DOFA and ThinkingEarth: Towards Adaptive and Scalable Earth Observation Models

News Item

29 August 2025

Earth Observation (EO) is entering a new era where models are no longer tied to a single data type. From optical to radar, multispectral to hyperspectral, each modality provides a distinct environmental signal but leveraging them together in a unified framework has remained a challenge. Recent advances such as DOFA (Domain-Oriented Feature Adaptation) and DOFA-CLIP are addressing these gaps, offering promising directions for large-scale, adaptive EO understanding — directions highly relevant to the goals of ThinkingEarth.

What is DOFA?

DOFA was introduced as a technique for weakly supervised domain adaptation in EO. Its purpose is to help models trained on one region or dataset generalise effectively to new geographic areas with limited labelled data. By reducing the need for costly ground truth, DOFA lowers barriers to applying EO models globally — a critical step for large-scale monitoring of climate, agriculture, and urban environments.

DOFA-CLIP: A Unified Vision–Language Model for EO

Building on this foundation, DOFA-CLIP takes multimodality one step further. It introduces:

GeoLangBind-2M, a large-scale EO image–text dataset covering six heterogeneous modalities, paired with rich natural language descriptions.
VECT (Vision-models Enhanced Contrastive Text-image pretraining), which strengthens spatial awareness by combining multiple vision foundation models.
MaKA (Modality-aware Knowledge Agglomeration), which refines feature learning by accounting for the specifics of each sensor type.

The result is a single Transformer backbone capable of aligning diverse EO modalities with natural language — enabling zero-shot generalisation to unseen data types and tasks.

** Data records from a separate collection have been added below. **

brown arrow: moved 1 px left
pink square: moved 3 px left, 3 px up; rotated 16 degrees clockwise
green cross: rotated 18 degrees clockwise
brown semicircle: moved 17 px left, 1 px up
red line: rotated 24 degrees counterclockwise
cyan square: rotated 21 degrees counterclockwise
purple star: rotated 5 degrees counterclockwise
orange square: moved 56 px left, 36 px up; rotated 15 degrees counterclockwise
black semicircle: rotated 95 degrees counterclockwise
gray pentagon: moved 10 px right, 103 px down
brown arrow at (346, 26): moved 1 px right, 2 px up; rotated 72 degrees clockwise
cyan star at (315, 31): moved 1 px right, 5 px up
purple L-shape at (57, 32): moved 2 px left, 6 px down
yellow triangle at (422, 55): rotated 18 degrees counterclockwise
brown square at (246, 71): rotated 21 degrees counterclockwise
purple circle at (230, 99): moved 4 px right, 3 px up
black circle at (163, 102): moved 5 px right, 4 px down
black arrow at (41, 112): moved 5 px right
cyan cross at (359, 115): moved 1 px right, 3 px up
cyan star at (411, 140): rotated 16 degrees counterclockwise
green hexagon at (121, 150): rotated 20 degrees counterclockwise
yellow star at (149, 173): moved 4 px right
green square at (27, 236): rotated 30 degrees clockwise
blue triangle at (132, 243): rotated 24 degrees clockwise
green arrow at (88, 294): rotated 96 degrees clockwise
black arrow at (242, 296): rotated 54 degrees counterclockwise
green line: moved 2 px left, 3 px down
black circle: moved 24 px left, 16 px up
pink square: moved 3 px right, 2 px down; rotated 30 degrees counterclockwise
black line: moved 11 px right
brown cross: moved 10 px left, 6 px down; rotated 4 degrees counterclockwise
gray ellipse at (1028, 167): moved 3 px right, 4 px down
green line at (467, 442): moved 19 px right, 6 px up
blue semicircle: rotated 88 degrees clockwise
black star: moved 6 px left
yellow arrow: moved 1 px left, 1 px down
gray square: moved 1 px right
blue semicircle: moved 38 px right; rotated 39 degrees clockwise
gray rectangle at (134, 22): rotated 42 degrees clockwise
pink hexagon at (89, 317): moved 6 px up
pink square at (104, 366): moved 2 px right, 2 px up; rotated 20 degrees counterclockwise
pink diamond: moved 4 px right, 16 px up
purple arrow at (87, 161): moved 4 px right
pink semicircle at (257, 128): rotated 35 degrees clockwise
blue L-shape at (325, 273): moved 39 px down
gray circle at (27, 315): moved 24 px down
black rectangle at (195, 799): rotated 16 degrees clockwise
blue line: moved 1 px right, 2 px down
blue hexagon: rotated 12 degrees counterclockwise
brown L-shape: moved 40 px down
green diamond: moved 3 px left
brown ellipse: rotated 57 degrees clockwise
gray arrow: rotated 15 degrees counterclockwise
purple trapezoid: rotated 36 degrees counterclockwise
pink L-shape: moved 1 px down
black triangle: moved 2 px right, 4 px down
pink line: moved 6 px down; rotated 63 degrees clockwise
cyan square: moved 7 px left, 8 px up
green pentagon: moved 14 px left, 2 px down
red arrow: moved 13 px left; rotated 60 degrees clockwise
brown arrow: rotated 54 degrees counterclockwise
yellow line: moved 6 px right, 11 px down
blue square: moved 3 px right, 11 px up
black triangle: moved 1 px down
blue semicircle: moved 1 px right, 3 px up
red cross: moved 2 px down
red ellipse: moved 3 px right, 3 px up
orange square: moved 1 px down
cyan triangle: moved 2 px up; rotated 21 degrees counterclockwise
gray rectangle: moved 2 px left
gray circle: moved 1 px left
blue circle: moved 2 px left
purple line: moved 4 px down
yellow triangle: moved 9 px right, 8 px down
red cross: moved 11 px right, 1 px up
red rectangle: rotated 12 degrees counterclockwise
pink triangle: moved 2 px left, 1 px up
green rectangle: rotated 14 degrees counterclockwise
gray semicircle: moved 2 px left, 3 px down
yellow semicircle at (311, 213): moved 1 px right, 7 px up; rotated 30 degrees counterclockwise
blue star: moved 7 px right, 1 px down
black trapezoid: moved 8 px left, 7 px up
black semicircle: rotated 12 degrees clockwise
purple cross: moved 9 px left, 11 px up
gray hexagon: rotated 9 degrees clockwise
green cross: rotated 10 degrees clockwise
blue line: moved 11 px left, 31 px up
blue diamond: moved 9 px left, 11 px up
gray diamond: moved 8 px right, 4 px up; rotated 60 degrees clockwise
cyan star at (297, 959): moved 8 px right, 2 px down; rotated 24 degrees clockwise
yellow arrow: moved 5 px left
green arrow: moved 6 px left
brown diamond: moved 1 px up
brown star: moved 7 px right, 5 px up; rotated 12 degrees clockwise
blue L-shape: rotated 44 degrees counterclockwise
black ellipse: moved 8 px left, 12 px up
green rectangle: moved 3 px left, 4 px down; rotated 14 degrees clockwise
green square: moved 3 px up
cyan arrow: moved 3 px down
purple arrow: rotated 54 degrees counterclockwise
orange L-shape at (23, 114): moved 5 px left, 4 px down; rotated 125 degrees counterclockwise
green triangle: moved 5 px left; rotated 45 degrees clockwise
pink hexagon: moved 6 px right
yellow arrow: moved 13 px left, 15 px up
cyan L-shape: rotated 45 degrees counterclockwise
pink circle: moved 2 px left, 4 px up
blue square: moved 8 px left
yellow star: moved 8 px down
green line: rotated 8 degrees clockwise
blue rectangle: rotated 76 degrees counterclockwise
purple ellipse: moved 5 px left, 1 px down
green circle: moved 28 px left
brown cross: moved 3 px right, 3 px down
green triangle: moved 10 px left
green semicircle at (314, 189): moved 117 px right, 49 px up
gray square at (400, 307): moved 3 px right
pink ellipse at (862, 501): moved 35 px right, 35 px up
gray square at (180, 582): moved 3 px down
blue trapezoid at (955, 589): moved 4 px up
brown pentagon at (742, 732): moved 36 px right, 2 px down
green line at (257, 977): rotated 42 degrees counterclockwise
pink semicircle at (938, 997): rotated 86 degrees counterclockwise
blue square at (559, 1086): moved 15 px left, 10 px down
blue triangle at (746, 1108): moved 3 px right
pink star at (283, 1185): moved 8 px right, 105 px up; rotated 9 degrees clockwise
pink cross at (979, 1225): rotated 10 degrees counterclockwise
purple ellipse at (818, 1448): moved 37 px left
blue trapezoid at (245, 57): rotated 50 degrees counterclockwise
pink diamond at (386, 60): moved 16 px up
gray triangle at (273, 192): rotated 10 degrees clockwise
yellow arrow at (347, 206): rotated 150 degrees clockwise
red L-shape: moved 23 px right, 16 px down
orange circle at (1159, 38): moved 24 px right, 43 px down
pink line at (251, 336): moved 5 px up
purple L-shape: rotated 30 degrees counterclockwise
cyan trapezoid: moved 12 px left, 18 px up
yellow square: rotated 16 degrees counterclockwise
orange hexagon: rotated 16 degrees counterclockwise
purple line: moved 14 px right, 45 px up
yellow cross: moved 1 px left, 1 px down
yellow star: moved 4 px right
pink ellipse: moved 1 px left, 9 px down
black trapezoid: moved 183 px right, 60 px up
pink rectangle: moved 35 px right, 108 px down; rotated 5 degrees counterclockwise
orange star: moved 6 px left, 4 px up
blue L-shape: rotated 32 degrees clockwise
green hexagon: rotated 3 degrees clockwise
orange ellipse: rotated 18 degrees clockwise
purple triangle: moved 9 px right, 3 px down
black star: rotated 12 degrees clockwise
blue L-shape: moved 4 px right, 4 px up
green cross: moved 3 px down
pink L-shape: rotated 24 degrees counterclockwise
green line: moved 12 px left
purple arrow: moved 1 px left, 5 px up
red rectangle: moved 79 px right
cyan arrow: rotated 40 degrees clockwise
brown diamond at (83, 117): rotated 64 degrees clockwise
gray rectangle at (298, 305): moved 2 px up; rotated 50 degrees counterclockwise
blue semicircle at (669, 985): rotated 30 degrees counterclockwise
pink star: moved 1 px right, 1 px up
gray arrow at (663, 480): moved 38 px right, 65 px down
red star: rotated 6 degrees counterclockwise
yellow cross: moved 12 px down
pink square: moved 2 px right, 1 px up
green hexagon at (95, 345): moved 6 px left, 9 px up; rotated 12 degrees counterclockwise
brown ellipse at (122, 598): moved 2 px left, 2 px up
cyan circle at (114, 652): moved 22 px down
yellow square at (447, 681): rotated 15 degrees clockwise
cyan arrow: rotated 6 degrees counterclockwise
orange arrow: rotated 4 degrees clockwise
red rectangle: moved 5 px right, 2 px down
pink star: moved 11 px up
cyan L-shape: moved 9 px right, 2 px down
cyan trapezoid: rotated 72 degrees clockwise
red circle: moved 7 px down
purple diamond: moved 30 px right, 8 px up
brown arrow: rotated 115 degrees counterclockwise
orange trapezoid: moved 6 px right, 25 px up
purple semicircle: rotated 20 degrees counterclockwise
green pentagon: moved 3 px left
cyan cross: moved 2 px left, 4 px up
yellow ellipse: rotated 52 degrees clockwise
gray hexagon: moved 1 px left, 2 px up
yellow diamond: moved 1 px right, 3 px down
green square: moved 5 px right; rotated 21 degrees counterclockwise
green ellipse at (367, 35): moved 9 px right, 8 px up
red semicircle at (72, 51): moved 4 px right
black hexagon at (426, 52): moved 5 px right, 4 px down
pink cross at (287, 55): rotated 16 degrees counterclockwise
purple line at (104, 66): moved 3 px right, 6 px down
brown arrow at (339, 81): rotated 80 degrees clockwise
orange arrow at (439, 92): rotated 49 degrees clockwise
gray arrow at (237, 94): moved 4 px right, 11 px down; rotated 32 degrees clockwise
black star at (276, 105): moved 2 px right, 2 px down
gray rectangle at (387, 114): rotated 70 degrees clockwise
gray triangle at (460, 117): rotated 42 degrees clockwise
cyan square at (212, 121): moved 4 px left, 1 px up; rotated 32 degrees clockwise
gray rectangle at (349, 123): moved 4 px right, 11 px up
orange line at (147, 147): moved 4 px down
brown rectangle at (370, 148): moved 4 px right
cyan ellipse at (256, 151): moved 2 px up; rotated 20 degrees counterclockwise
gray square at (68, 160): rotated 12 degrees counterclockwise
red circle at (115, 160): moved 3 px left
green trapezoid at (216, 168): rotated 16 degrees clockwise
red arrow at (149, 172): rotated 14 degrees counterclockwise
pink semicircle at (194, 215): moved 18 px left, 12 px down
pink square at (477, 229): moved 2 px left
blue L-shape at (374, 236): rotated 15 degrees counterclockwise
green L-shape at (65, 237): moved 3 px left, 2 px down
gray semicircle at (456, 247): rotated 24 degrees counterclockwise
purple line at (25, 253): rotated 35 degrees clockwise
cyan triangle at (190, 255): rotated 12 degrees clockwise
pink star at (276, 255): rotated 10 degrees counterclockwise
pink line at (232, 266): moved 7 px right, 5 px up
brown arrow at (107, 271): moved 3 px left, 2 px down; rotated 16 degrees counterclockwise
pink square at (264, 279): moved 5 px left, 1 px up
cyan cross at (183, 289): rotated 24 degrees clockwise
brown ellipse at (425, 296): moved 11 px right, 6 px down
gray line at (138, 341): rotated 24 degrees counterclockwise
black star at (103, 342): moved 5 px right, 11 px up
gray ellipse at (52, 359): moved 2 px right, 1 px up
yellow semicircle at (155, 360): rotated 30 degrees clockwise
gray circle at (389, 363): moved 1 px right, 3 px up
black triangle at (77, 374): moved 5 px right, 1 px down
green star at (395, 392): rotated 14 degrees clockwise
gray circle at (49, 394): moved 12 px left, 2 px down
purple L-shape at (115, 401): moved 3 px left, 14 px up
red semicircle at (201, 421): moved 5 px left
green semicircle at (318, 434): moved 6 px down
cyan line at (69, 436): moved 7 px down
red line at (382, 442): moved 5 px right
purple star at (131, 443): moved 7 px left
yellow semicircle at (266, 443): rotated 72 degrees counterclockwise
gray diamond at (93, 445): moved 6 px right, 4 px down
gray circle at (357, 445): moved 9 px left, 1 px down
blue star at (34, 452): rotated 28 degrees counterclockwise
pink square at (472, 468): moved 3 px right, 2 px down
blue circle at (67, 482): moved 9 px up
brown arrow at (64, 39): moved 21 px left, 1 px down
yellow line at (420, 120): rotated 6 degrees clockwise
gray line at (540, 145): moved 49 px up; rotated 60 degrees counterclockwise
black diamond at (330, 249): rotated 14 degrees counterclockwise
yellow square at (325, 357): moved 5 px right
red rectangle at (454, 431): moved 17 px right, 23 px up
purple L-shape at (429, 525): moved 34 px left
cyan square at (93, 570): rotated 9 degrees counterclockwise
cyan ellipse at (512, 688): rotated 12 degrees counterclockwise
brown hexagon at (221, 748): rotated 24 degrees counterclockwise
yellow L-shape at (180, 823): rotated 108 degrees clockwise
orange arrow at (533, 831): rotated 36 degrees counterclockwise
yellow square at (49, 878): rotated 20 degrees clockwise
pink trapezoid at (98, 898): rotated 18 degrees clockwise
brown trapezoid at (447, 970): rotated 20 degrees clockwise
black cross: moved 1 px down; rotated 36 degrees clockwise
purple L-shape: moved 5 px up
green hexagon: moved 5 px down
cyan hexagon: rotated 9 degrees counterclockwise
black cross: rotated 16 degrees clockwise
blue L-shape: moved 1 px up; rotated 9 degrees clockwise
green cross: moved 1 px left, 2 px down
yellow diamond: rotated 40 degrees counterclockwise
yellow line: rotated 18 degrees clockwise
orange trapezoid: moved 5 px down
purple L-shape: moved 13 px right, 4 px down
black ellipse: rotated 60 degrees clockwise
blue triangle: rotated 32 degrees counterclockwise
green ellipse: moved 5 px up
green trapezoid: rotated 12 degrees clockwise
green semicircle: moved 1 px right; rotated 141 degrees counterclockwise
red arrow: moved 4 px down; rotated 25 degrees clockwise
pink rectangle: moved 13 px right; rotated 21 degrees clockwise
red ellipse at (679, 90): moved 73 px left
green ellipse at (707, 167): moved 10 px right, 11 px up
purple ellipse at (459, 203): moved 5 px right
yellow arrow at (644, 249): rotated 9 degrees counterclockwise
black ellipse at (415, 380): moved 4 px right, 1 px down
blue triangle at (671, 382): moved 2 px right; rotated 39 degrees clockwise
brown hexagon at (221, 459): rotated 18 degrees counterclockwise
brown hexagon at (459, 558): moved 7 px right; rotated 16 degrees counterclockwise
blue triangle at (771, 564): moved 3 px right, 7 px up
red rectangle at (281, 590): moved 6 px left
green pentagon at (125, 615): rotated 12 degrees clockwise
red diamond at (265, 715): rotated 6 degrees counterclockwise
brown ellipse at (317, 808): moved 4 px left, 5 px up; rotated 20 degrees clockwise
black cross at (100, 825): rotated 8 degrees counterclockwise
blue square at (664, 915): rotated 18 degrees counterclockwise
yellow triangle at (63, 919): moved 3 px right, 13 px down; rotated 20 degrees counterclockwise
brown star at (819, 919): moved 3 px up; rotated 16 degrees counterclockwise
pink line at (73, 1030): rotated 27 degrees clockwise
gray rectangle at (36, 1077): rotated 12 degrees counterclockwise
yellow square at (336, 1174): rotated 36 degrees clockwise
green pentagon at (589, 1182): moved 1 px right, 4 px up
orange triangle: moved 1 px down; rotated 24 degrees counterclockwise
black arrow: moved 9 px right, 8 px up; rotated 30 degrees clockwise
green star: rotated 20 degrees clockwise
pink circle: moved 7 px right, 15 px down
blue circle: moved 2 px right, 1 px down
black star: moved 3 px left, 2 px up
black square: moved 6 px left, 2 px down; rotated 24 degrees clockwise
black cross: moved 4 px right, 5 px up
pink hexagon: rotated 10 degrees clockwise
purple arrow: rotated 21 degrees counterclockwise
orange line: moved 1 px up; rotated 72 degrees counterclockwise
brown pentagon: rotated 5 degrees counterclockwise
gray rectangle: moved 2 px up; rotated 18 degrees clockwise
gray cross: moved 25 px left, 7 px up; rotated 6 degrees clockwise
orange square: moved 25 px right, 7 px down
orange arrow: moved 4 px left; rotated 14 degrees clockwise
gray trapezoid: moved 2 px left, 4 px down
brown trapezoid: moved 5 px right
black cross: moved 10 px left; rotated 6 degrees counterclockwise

Why This Matters for ThinkingEarth

ThinkingEarth is developing a self-learning, adaptive AI framework for EO, designed to support real-world applications where data diversity and geographic variability are the norm. DOFA’s principles of domain adaptation and multimodal bridging directly strengthen ThinkingEarth’s use cases:

Food security under climate change: Crops respond differently across regions, and EO data often vary in spectral quality and resolution. DOFA-like adaptation allows models trained in one agricultural zone to be applied in another with minimal re-labelling, improving early-warning systems for food insecurity.
Energy communities and smart grids: Renewable energy planning requires integrating satellite data from different sensors (e.g., solar radiation, land cover, urban morphology). DOFA-CLIP’s capacity to align heterogeneous modalities ensures more robust modelling for decentralised energy management.
Climate resilience: Multimodal fusion helps monitor deforestation, water stress, and urban heat islands. By adapting across regions, ThinkingEarth can provide comparable indicators for diverse environments, from Europe to Sub-Saharan Africa.

Looking Ahead

The innovations of DOFA and DOFA-CLIP point towards a future where EO models are adaptive, multimodal, and interpretable. For ThinkingEarth, incorporating these advances means not only higher performance on benchmarks, but also more trustworthy and actionable insights across its thematic use cases.